• [Document]

━━━━━━━━━━━━━━━━━━━━━━━━━━━━━━

Canines and talons and beaks. Prowling, biting, clawing. A pair of red eyes in a field, a fin disappearing underwater, a blackbird’s caw of doom. Animal imagery is used in horror often to increase the fear factor through humanity’s natural fear of predator species and the wild unknown. Sometimes it goes even deeper than that, past base instinct, to a many-layered symbolism that borrows its traits from the animal kingdom. The animal as a mirror image to humankind, or an anthropomorphized version of us. An emotionally heavy metaphor, or a psychosomatic manifestation. More than anything, a haunting.
In Lowry Poletti’s “The Dead Return in Strange Shapes” (Fantasy Magazine), an orphaned young man named Thais can see the souls of the departed, who live a second half-life on earth in the form of various animals. He is haunted by a lone wolf, a dead warrior who speaks to his own loneliness, but he cannot bring himself to embrace what the wolf means to him. In that way, Thais’ inner world is also reflected in the solitary, ignored, restless animals. Thais goes on a journey with a strange man—god, creature—who too is haunted by the tiger draped around his neck who is ghost and familiar, hated and beloved. A lot of Poletti’s stories revolve around animals who are eerie and human-like in their passions and devotions, while the roles of predator and prey often get mixed up and reversed, with philosophical repercussions.

━━━━━━━━━━━━━━━━━━━━━━━━━━━━━━

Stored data
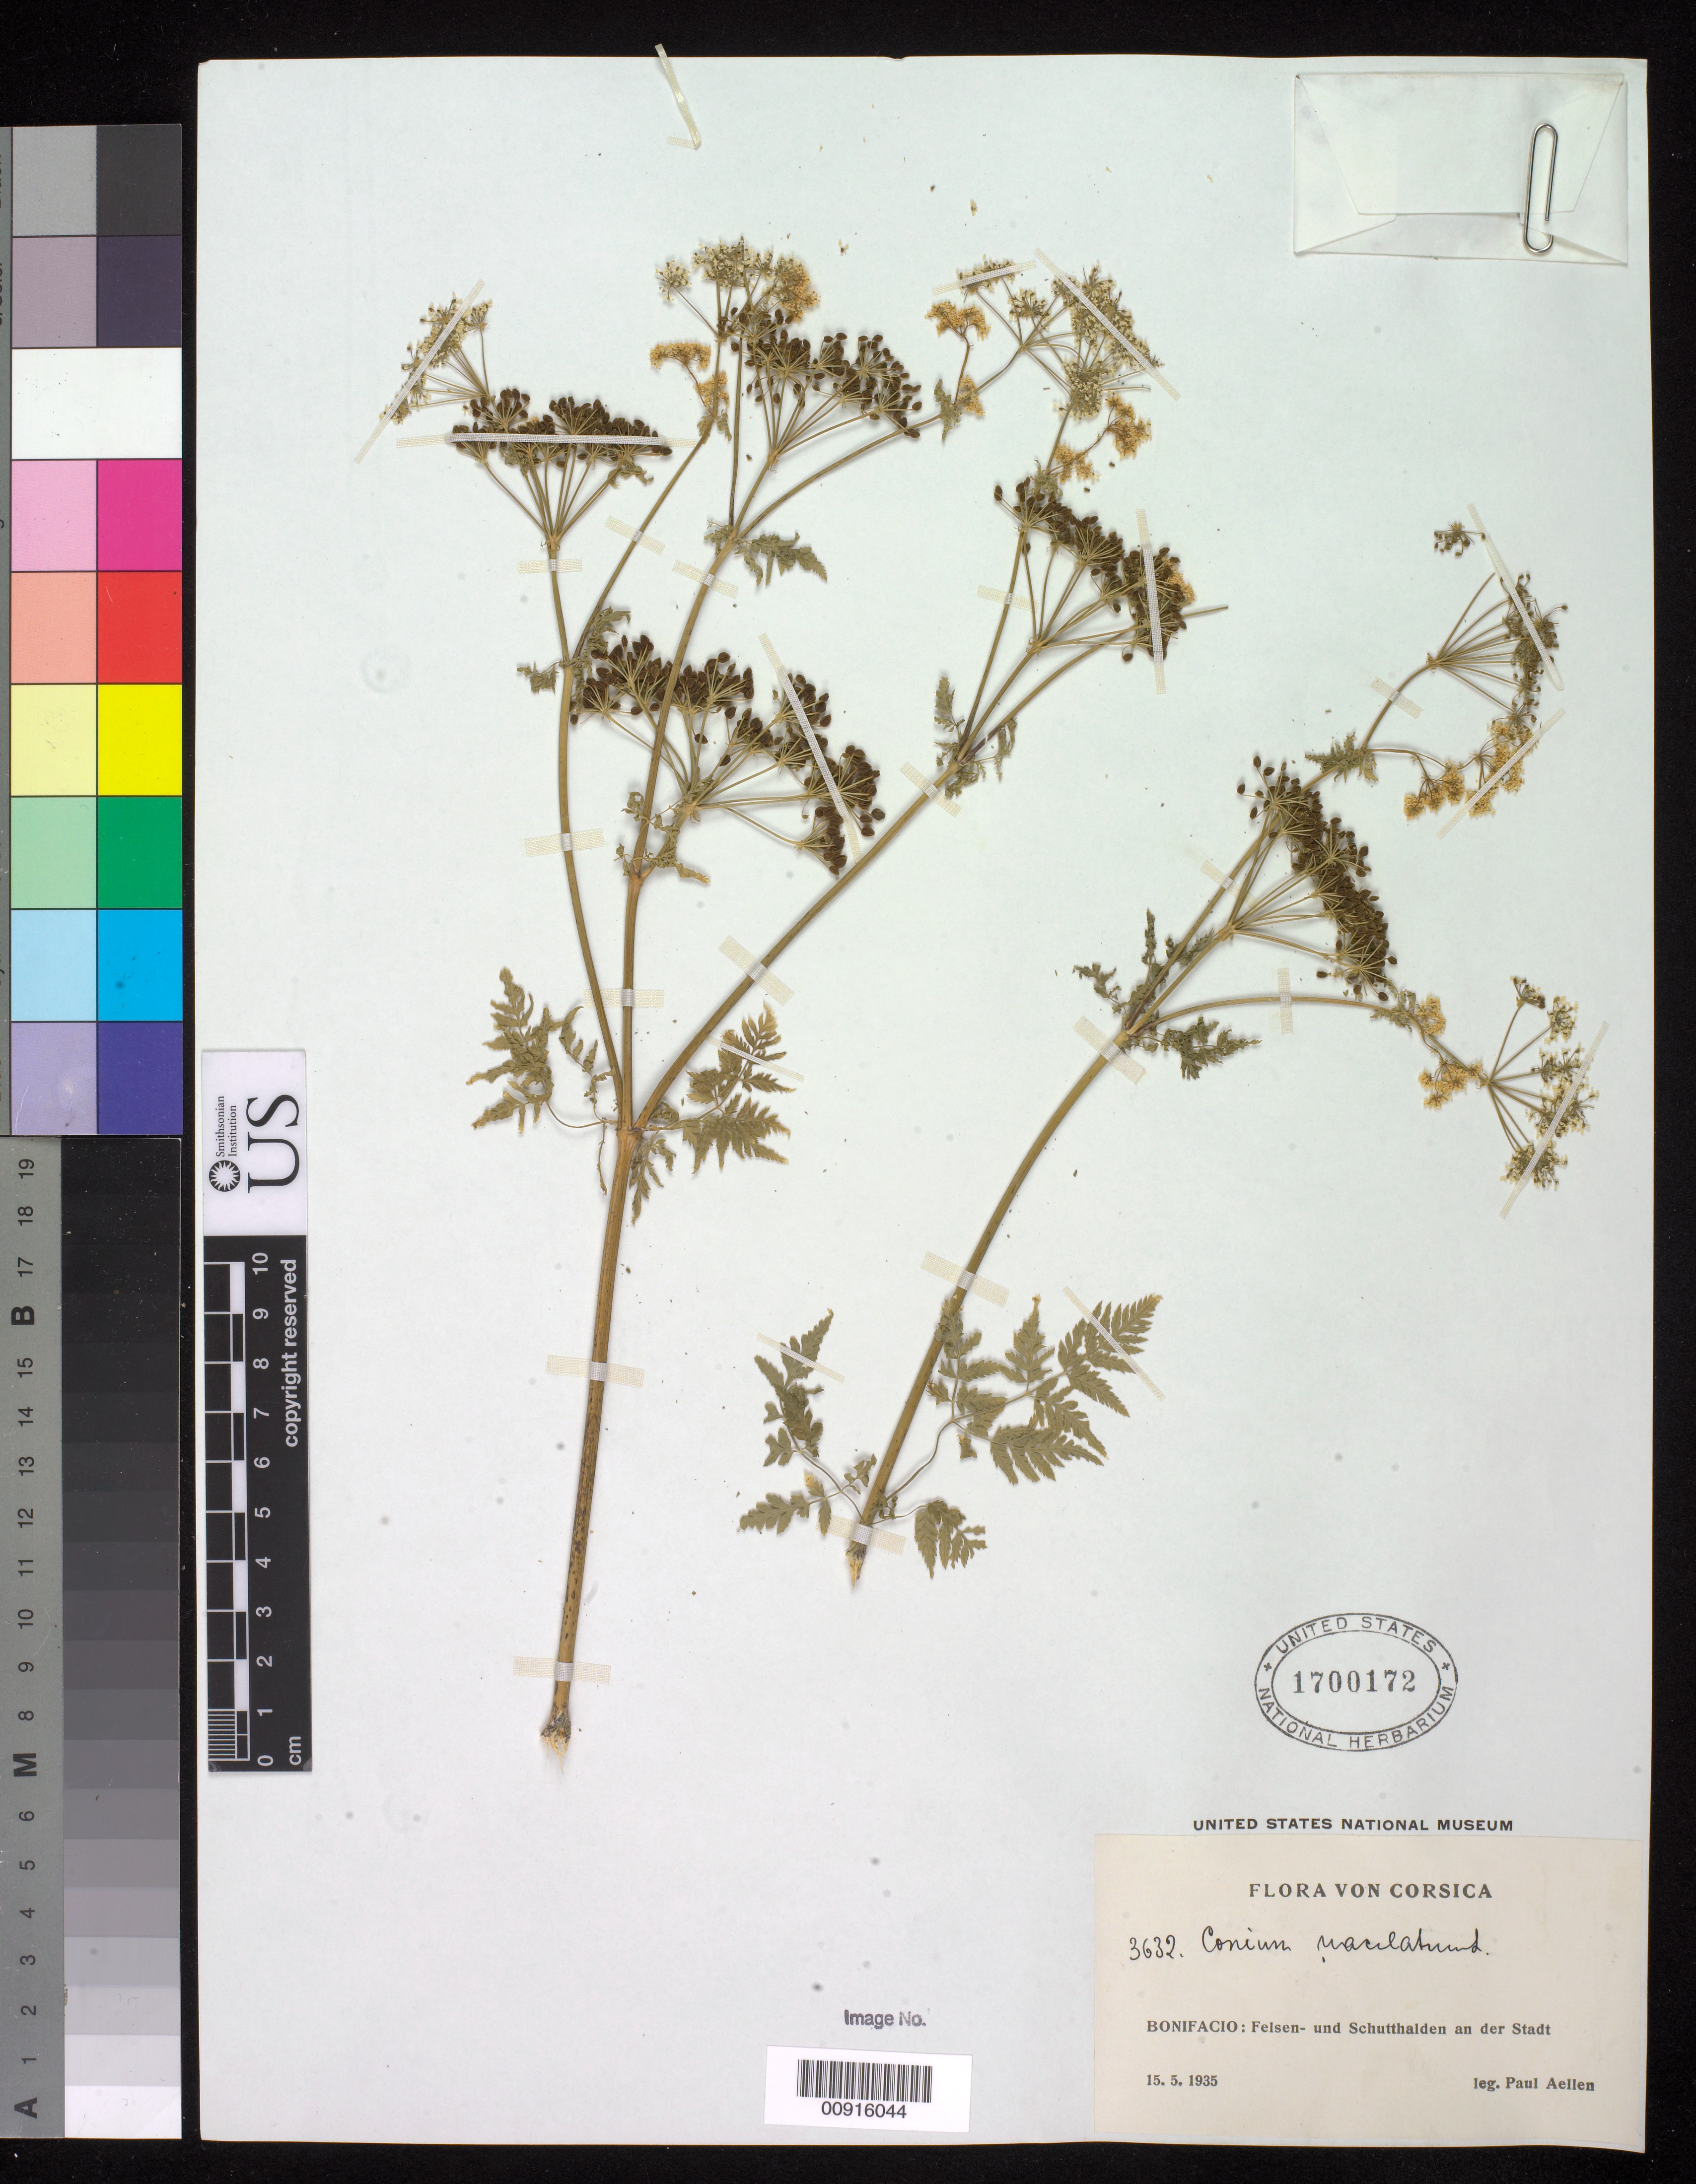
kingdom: Plantae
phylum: Tracheophyta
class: Magnoliopsida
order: Apiales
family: Apiaceae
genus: Conium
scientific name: Conium maculatum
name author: L.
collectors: P. Allen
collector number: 3632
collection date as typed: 15 May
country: France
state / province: Corsica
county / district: Corse-du-Sud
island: Corse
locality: Bonifacio: Felsen und Schutthalden an der Stadt.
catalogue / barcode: US 1700172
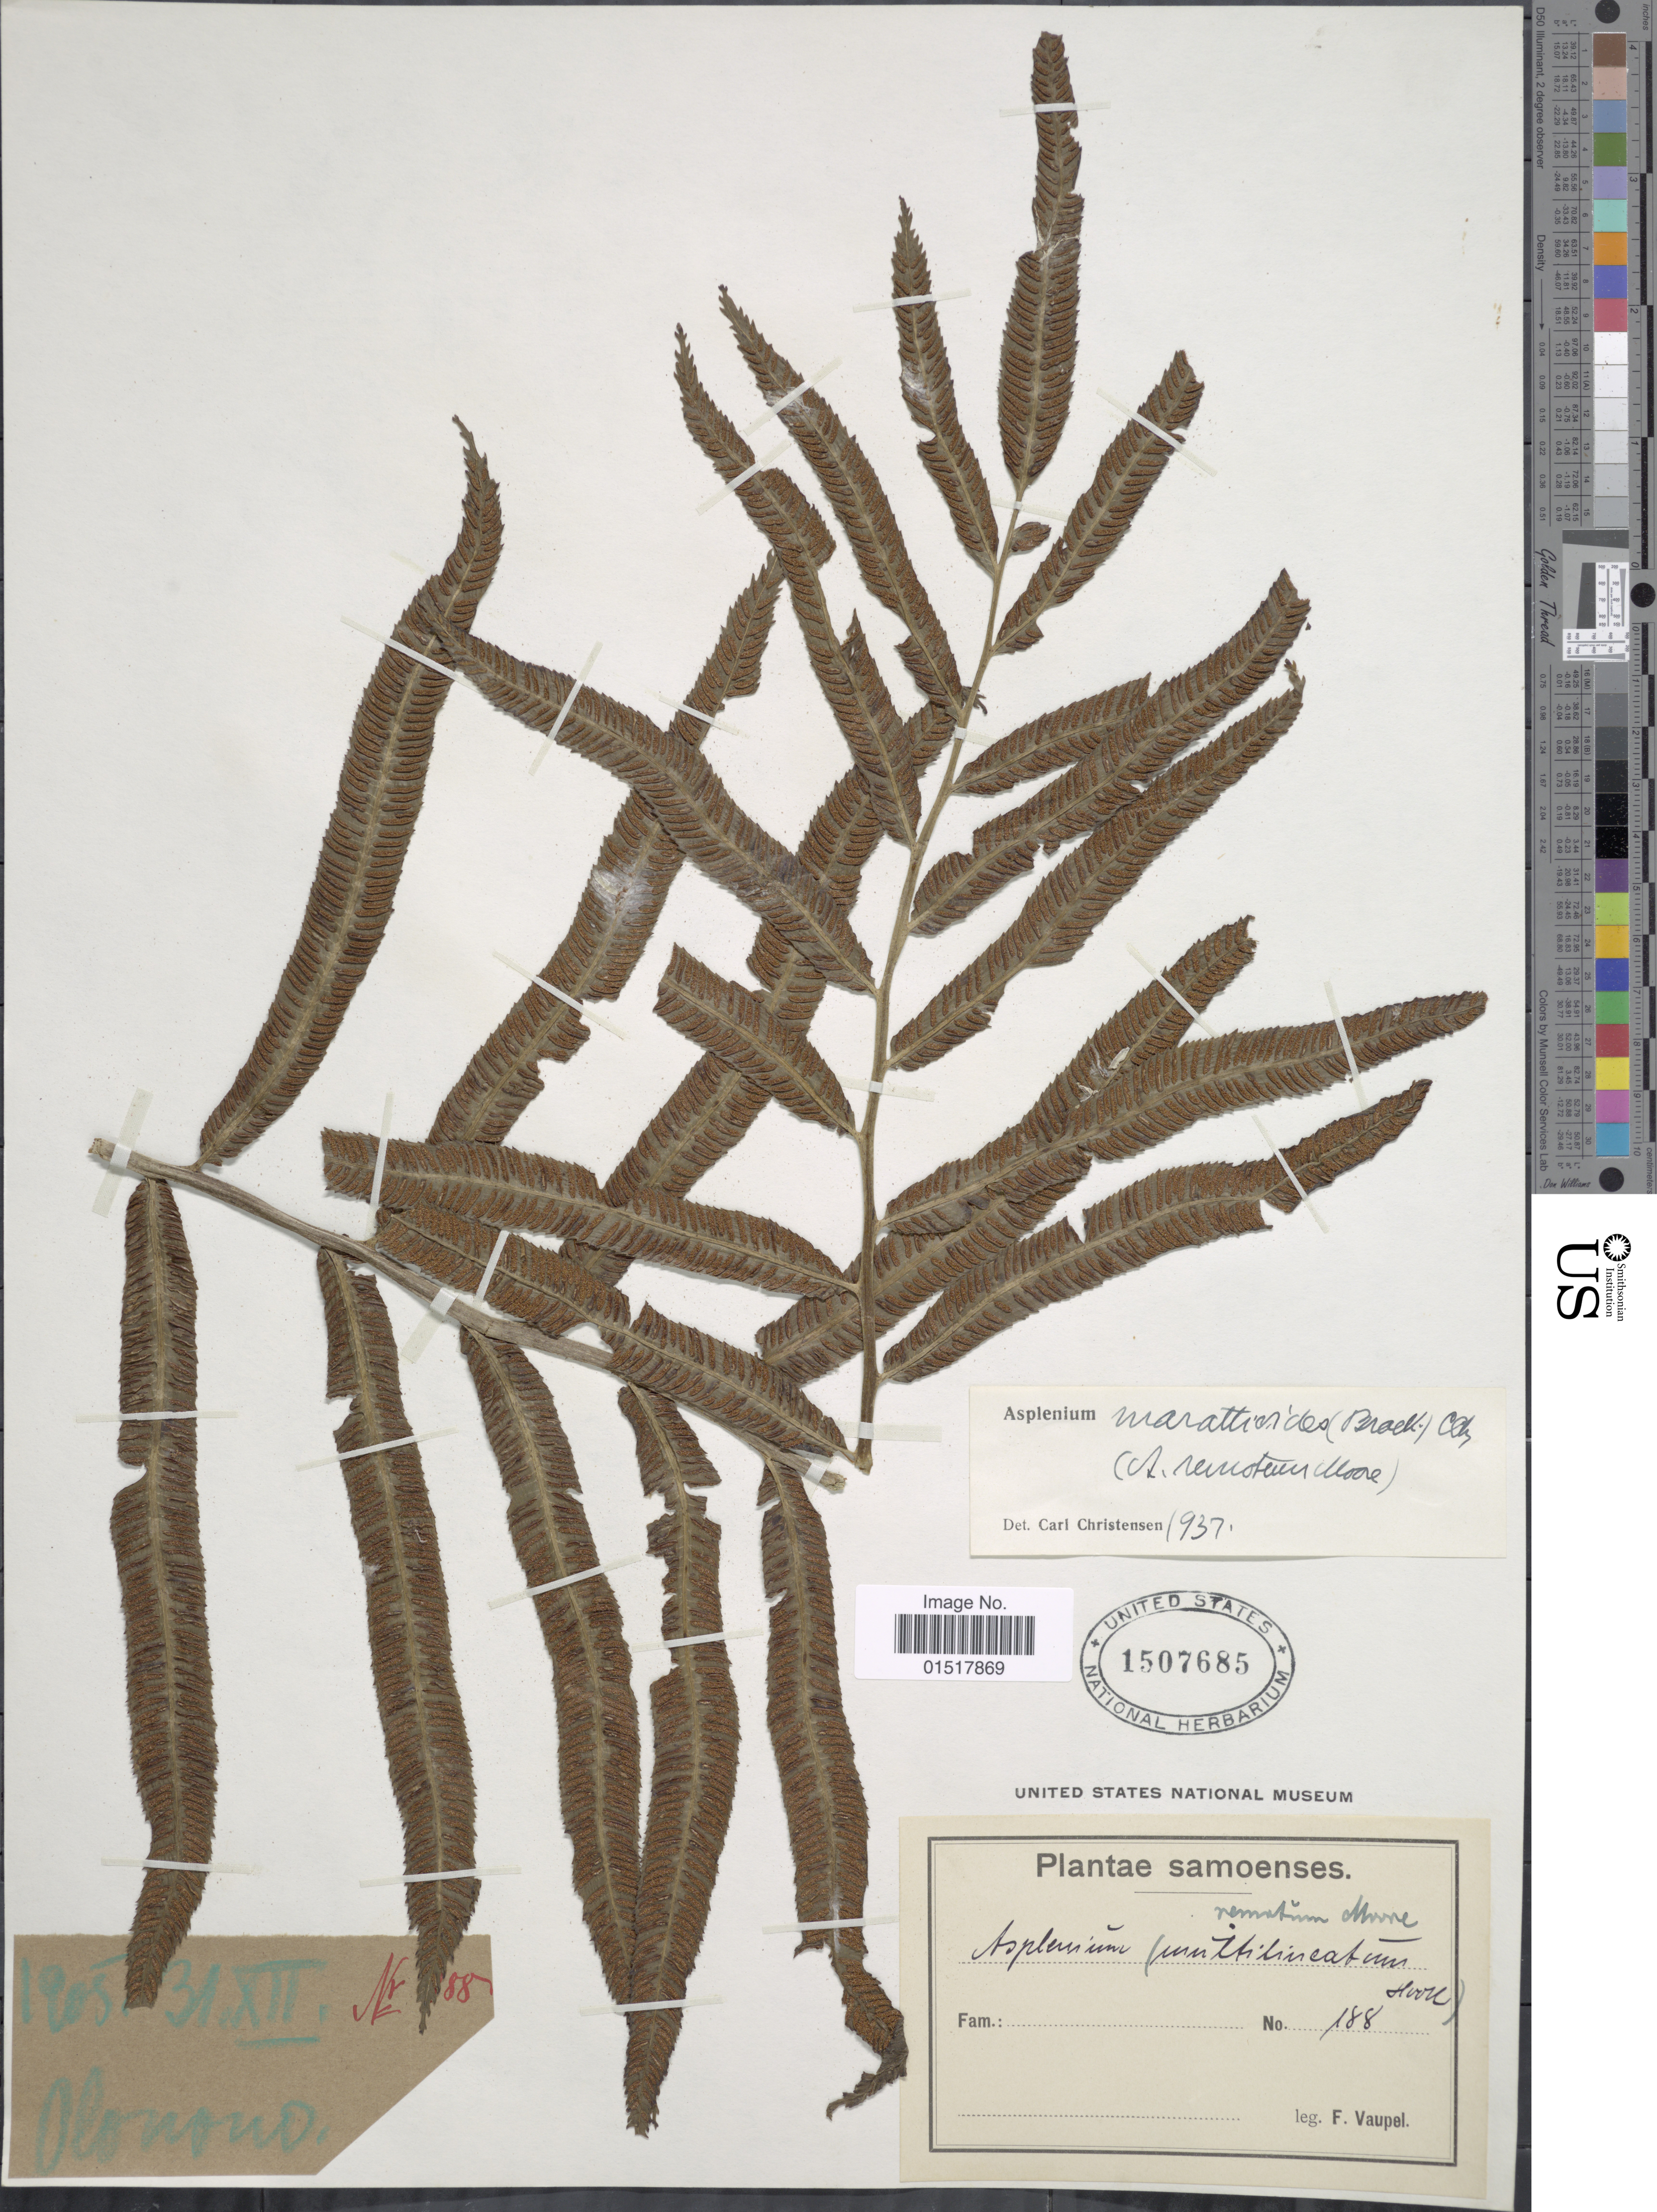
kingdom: Plantae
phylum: Tracheophyta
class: Polypodiopsida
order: Polypodiales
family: Aspleniaceae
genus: Asplenium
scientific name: Asplenium marattioides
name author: (Brack.) C. Chr.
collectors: F. Vaupel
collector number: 188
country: Samoa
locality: Samoenses.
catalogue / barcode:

━━━━━━━━━━━━━━━━━━━━━━━━━━━━━━

• [Exercise goal]
Name each specific kind of animal that the essay on animal imagery in horror mentions.

• [Task answer]
Blackbird, wolf, tiger